'''
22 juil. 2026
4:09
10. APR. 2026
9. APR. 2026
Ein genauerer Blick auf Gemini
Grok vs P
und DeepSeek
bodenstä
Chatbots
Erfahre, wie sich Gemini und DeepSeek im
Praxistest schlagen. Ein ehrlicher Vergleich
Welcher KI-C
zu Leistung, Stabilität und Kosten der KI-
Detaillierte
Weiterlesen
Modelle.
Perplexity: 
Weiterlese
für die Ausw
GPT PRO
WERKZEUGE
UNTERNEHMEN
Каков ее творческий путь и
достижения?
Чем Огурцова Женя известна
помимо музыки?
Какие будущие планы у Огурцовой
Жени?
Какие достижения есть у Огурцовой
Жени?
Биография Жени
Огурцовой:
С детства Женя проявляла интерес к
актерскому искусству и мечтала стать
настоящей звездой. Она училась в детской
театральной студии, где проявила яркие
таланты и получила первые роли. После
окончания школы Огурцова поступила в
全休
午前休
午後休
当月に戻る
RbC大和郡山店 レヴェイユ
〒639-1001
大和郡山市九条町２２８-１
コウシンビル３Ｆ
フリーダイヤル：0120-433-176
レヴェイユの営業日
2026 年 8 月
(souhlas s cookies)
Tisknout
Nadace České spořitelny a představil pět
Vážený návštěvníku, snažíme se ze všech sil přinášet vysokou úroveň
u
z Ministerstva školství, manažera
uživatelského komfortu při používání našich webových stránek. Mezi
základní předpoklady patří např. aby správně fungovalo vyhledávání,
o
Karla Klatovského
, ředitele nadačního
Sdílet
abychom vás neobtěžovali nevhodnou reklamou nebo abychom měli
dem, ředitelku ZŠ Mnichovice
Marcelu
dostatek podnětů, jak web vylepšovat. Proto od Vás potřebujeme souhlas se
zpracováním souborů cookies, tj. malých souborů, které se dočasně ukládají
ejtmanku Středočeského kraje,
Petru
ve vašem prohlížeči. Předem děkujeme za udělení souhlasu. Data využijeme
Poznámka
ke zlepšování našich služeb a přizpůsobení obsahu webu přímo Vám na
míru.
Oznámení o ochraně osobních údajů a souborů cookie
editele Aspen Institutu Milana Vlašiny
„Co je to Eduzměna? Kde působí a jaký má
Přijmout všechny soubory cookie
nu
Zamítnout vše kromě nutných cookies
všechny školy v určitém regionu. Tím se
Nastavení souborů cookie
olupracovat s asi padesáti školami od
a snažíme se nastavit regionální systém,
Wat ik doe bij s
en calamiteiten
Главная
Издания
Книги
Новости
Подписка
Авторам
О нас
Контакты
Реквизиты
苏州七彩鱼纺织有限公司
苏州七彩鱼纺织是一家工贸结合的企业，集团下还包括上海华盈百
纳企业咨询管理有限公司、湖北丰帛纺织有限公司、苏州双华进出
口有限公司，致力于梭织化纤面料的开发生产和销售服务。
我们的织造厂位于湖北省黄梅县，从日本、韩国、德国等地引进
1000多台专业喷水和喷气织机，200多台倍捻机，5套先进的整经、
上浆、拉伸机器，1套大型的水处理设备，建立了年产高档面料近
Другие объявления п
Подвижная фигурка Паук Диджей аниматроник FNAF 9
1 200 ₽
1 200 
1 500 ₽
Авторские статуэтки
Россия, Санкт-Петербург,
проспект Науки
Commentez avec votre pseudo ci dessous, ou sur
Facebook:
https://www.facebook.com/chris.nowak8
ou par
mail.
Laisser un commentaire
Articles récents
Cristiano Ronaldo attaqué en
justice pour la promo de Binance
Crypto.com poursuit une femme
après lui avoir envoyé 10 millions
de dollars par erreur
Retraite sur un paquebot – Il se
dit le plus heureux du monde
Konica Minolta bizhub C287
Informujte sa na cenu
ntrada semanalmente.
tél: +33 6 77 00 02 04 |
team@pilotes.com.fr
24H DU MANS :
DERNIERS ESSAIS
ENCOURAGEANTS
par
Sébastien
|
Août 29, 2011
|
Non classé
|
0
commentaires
'''
*WORK REQUIRED*. Copy all lines above where "Женя" is present.

*TASK ANSWER*.
Чем Огурцова Женя известна
С детства Женя проявляла интерес к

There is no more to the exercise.